■ **Task prompt**
Return the records below exactly; pictures stay out.
<<<<
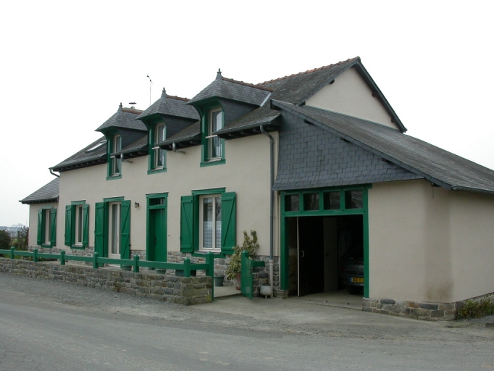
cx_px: 247
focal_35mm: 38
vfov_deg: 37.7
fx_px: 542
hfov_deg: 49.0
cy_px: 186
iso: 100
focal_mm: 7.85
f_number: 4.7
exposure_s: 1/113
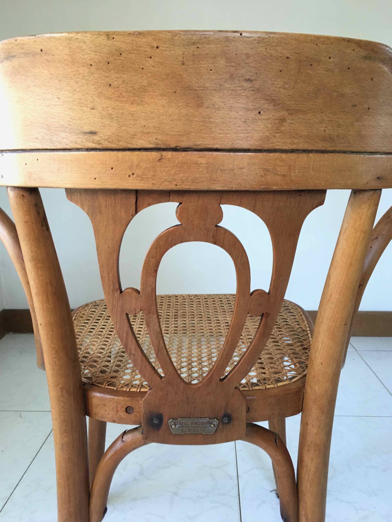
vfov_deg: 61.7
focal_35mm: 29
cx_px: 196
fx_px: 438
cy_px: 261
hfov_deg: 48.2
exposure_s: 1/33
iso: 125
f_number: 2.2
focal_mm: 4.15
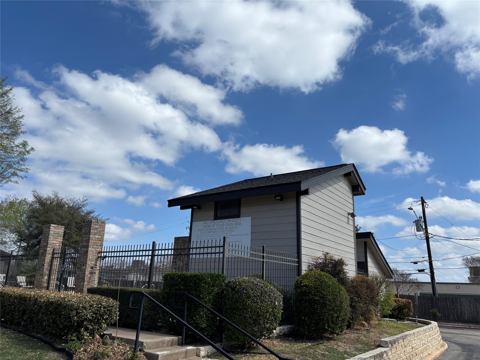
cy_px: 180
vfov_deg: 53.1
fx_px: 361
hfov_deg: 67.3
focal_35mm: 26
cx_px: 240
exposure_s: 1/5618
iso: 50
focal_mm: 5.96
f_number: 1.6
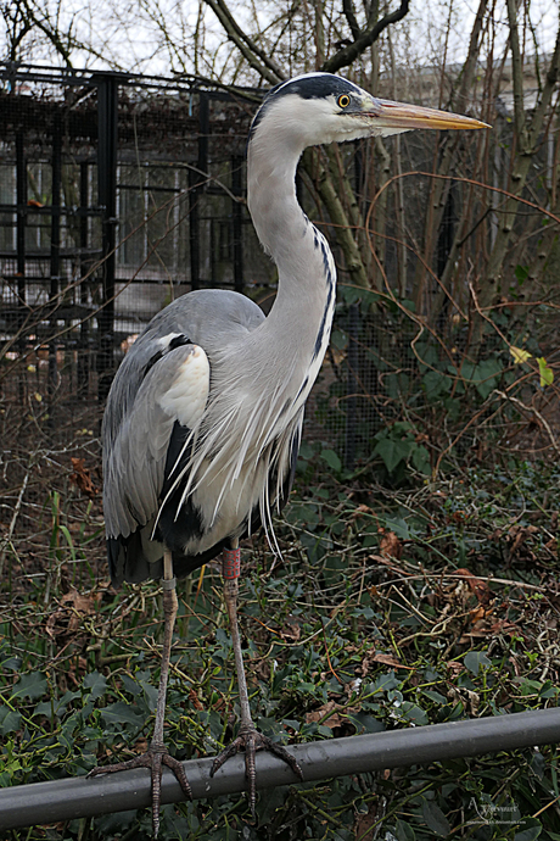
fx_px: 1003
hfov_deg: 31.2
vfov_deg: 45.4
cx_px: 280
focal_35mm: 43
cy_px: 420
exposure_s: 1/80
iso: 320
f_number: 3.5
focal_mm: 15.7
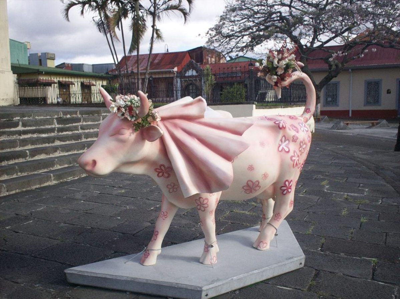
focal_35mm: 36
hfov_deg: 51.4
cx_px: 200
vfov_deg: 39.6
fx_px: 416
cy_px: 150
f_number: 4.5
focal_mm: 6
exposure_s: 1/375
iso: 100
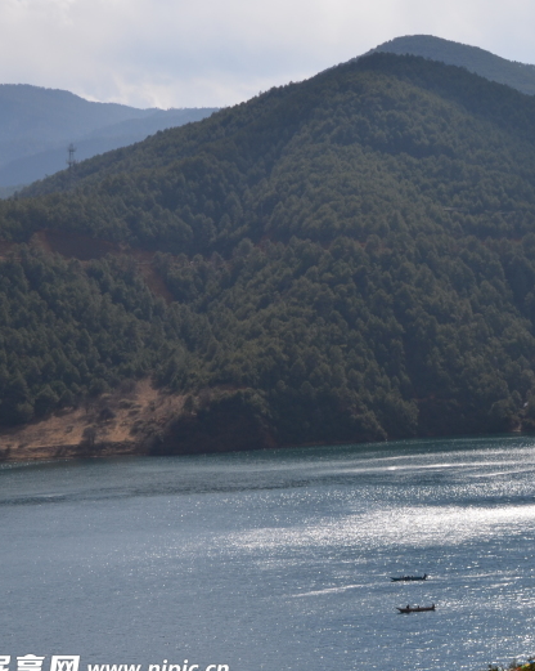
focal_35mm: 105
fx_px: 2081
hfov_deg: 14.3
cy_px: 255
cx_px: 616
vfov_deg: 18.3
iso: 100
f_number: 11
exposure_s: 1/250
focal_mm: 38
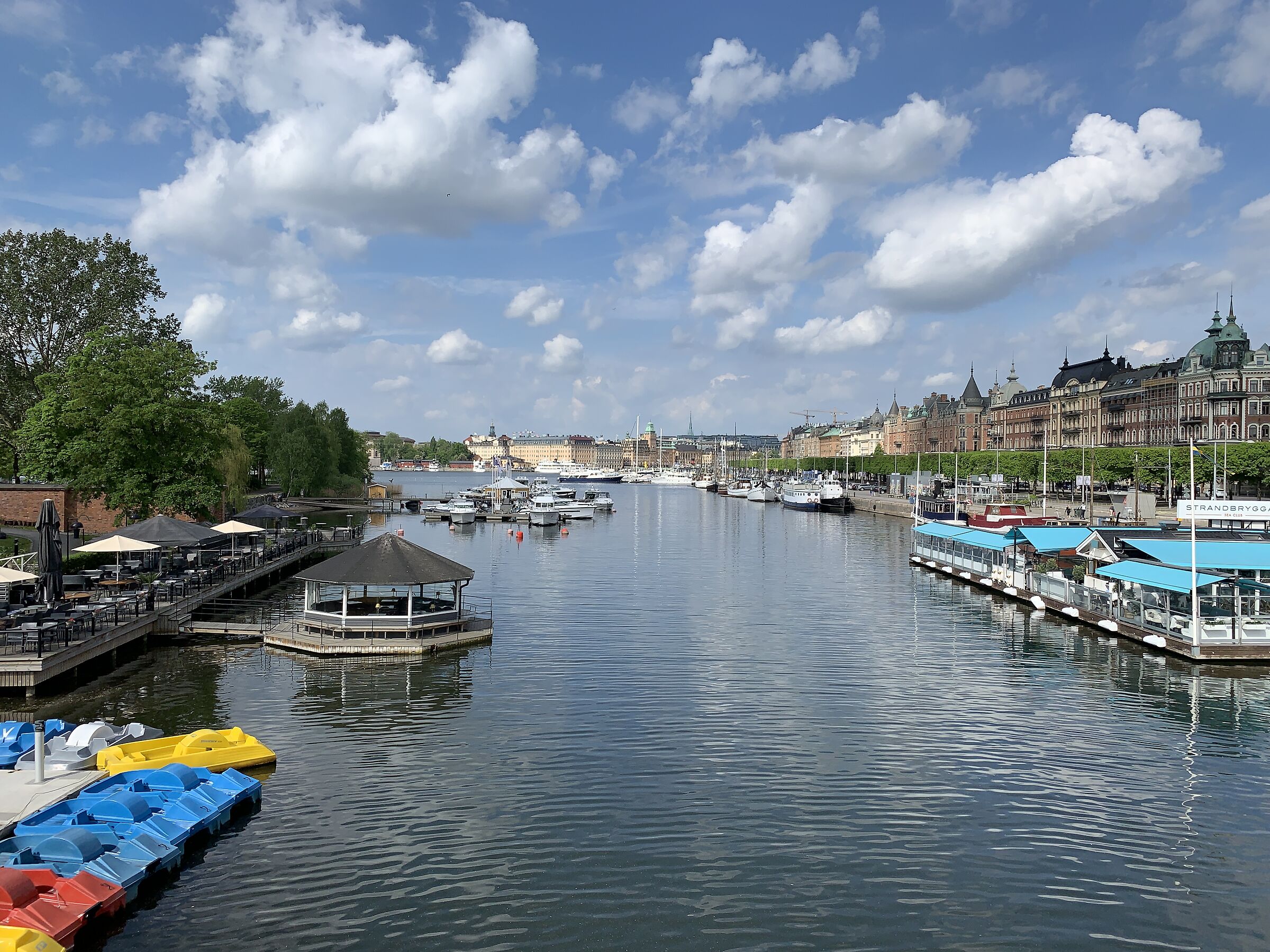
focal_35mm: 26
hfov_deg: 67.3
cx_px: 635
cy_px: 476
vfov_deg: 53.1
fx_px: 954
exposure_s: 1/2994
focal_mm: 4.25
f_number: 1.8
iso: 25
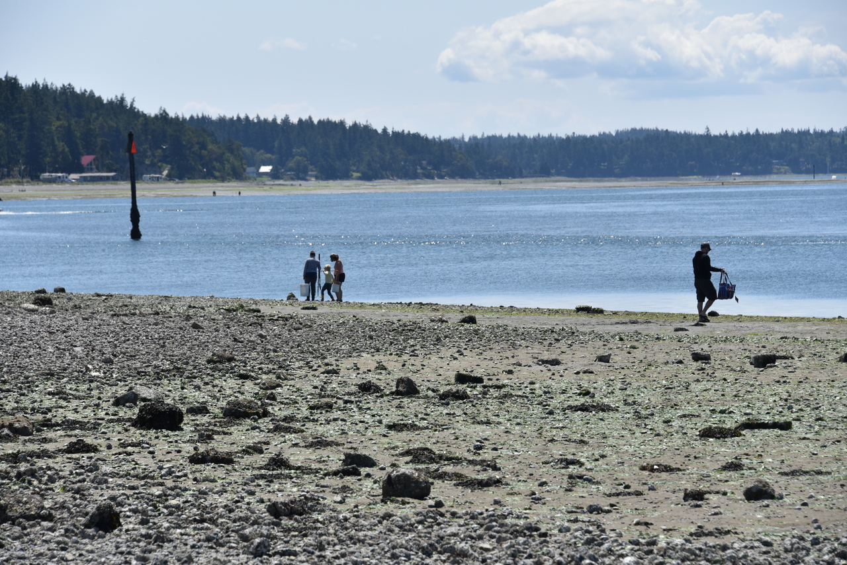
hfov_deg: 12.8
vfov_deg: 8.6
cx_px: 424
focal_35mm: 160
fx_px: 3765
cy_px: 282
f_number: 9
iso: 100
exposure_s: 1/320
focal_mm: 160
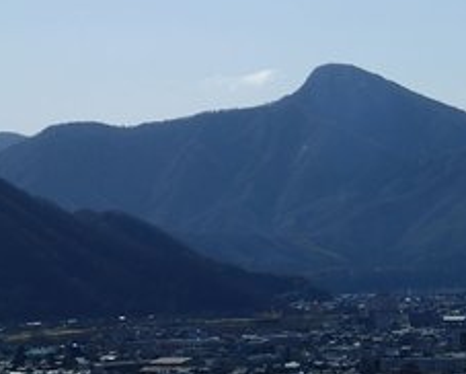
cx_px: 337
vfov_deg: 9.0
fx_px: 2374
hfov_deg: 11.2
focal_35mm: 172
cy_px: 125
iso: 100
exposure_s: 1/800
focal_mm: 18
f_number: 6.3
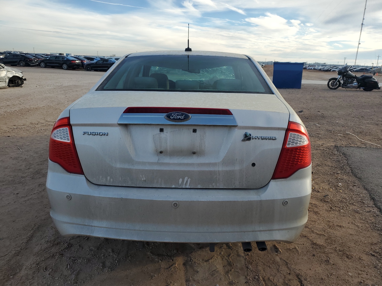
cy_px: 143
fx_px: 287
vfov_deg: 53.1
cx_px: 191
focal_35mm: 26
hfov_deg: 67.3
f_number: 1.5
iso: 50
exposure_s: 1/1429
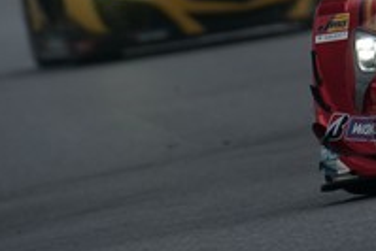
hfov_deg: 0.9
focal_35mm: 2172
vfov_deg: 0.6
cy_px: -172
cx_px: 550
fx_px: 22701
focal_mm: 600
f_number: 7.1
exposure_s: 1/640
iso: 200
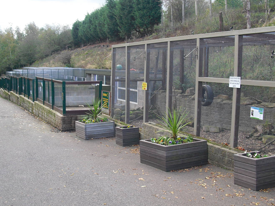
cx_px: 120
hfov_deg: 42.9
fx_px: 350
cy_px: 94
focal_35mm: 44
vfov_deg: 32.9
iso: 100
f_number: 3.1
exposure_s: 1/125
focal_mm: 6.3
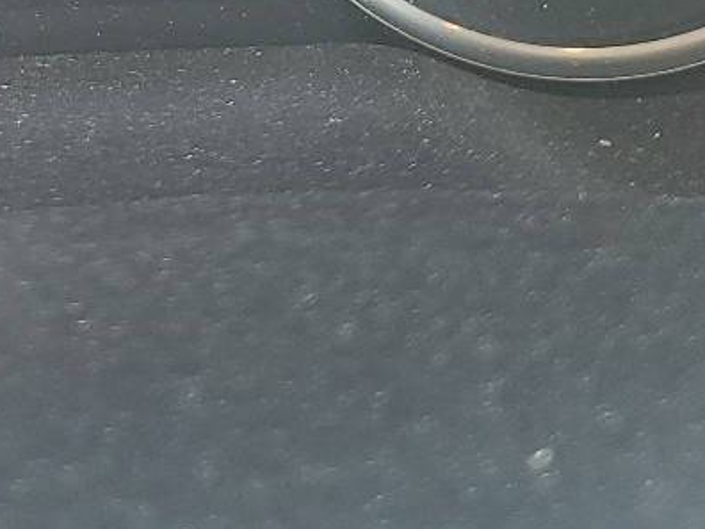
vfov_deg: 12.8
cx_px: 7
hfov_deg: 18.3
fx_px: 2138
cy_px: -420
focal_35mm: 105
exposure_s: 1/60.2
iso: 56
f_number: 1.5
>>>>
■ **Your solution**
cx_px: 247
focal_35mm: 38
vfov_deg: 37.7
fx_px: 542
hfov_deg: 49.0
cy_px: 186
iso: 100
focal_mm: 7.85
f_number: 4.7
exposure_s: 1/113
vfov_deg: 61.7
focal_35mm: 29
cx_px: 196
fx_px: 438
cy_px: 261
hfov_deg: 48.2
exposure_s: 1/33
iso: 125
f_number: 2.2
focal_mm: 4.15
cy_px: 180
vfov_deg: 53.1
fx_px: 361
hfov_deg: 67.3
focal_35mm: 26
cx_px: 240
exposure_s: 1/5618
iso: 50
focal_mm: 5.96
f_number: 1.6
fx_px: 1003
hfov_deg: 31.2
vfov_deg: 45.4
cx_px: 280
focal_35mm: 43
cy_px: 420
exposure_s: 1/80
iso: 320
f_number: 3.5
focal_mm: 15.7
focal_35mm: 36
hfov_deg: 51.4
cx_px: 200
vfov_deg: 39.6
fx_px: 416
cy_px: 150
f_number: 4.5
focal_mm: 6
exposure_s: 1/375
iso: 100
focal_35mm: 105
fx_px: 2081
hfov_deg: 14.3
cy_px: 255
cx_px: 616
vfov_deg: 18.3
iso: 100
f_number: 11
exposure_s: 1/250
focal_mm: 38
focal_35mm: 26
hfov_deg: 67.3
cx_px: 635
cy_px: 476
vfov_deg: 53.1
fx_px: 954
exposure_s: 1/2994
focal_mm: 4.25
f_number: 1.8
iso: 25
hfov_deg: 12.8
vfov_deg: 8.6
cx_px: 424
focal_35mm: 160
fx_px: 3765
cy_px: 282
f_number: 9
iso: 100
exposure_s: 1/320
focal_mm: 160
cx_px: 337
vfov_deg: 9.0
fx_px: 2374
hfov_deg: 11.2
focal_35mm: 172
cy_px: 125
iso: 100
exposure_s: 1/800
focal_mm: 18
f_number: 6.3
cy_px: 143
fx_px: 287
vfov_deg: 53.1
cx_px: 191
focal_35mm: 26
hfov_deg: 67.3
f_number: 1.5
iso: 50
exposure_s: 1/1429
hfov_deg: 0.9
focal_35mm: 2172
vfov_deg: 0.6
cy_px: -172
cx_px: 550
fx_px: 22701
focal_mm: 600
f_number: 7.1
exposure_s: 1/640
iso: 200
cx_px: 120
hfov_deg: 42.9
fx_px: 350
cy_px: 94
focal_35mm: 44
vfov_deg: 32.9
iso: 100
f_number: 3.1
exposure_s: 1/125
focal_mm: 6.3
vfov_deg: 12.8
cx_px: 7
hfov_deg: 18.3
fx_px: 2138
cy_px: -420
focal_35mm: 105
exposure_s: 1/60.2
iso: 56
f_number: 1.5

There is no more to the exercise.